### Web document revisions
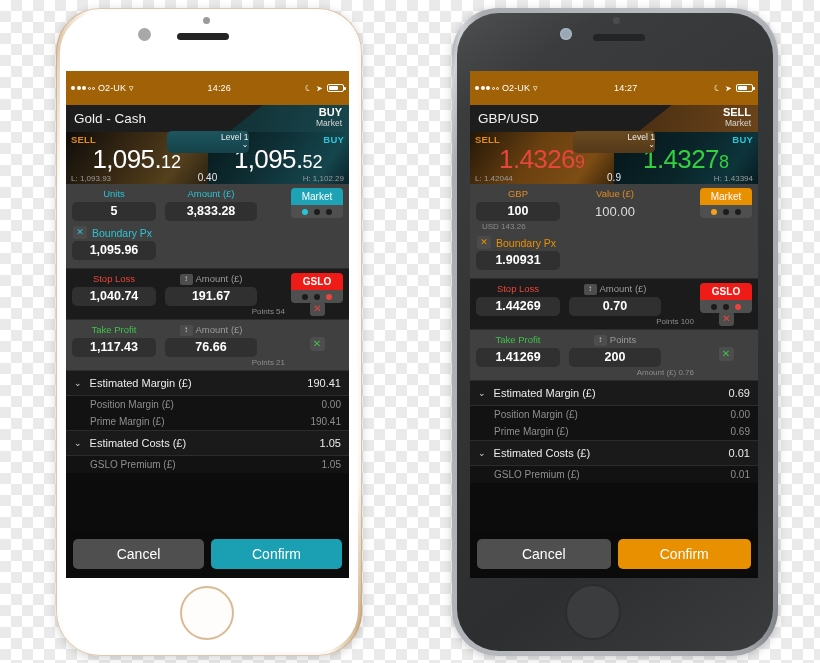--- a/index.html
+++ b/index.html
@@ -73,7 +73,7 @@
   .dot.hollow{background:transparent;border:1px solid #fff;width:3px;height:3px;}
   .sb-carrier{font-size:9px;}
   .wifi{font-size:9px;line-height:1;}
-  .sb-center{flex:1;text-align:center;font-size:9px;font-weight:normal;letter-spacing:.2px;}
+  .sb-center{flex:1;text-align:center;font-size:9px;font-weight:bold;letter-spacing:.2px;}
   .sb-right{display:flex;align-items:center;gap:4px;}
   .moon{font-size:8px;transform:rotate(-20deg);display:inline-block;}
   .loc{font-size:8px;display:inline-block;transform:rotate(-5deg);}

### HOW TO COMPLETE THIS TASK
Whenever a line in the data holds "inline", copy that line.

### EXERCISE ANSWER
   .moon{font-size:8px;transform:rotate(-20deg);display:inline-block;}
   .loc{font-size:8px;display:inline-block;transform:rotate(-5deg);}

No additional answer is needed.